DNA demethylation as an epigenetic change is a unique event genome-wide, occurring at preimplantation and germ cell stages during mouse development. The paternal genome after fertilization is demethylated first, referred to active demethylation, followed by demethylation of the maternal genome during preimplantation development in the mouse. To examine methylation changes in the early mouse embryo, methylation states of various genomic regions such as intracisternal A-particle (IAP), early retrotransposon (Etn) and centromeric satellite sequences were determined by means of a bisulfite sequencing method.

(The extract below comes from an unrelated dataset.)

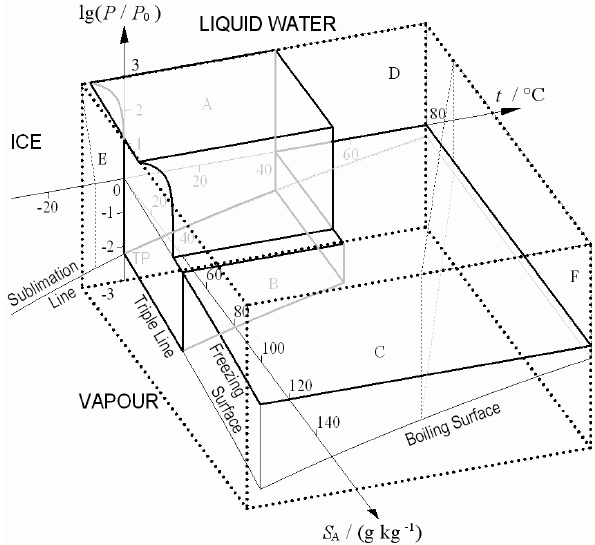
Fig. 5.3 Range of validity of the IAPWS-08 Gibbs function of seawater. Region A: oceanographic standard range, B: extension to higher salinities, C: extensions to higher temperature and salinity values at atmospheric pressure, D: zero-salinity limit, E: extrapolation into the metastable region, F: hot concentrates; at temperature and salinity values beyond the vertical plane indicated by dotted lines, results that are influenced by the pressure dependence of the Gibbs function are particularly uncertain. The cuboid indicated by heavy dotted lines represents the necessary conditions for validity used for range checking. (figure adapted from Fig. 3 of Part 1)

For methylation analysis, genomic DNA was first isolated from each developmental stage of embryo (about 300 cells in total), respectively, and exposed to 1.9 M sodium bisulfite overnight. Targeted DNA sequences were amplified from bisulfite-treated genomic DNAs by PCR, cloned into pGEM T-easy vector and sequenced. Results indicated that IAP sequences maintained high levels of methylation until the morula stage and were demethylated in blastocysts. In contrast to the IAP sequences, methylation states of Etn elements were remarkably erased after fertilization, completely demethylated at the 8-cell stage and then remethylated at the morula stage. Centromeric satellite sequences showed low methylation states throughout all preimplantation stages of embryos, indicating that the satellite sequences are substantially demethylated in both paternal and maternal genomes. The results suggest that differential epifenetic changes among the repetitive sequences may be responsible for peculiar chromatin structure of respective genomic loci and/or may regulate gene expression during preimplantation development in the mouse.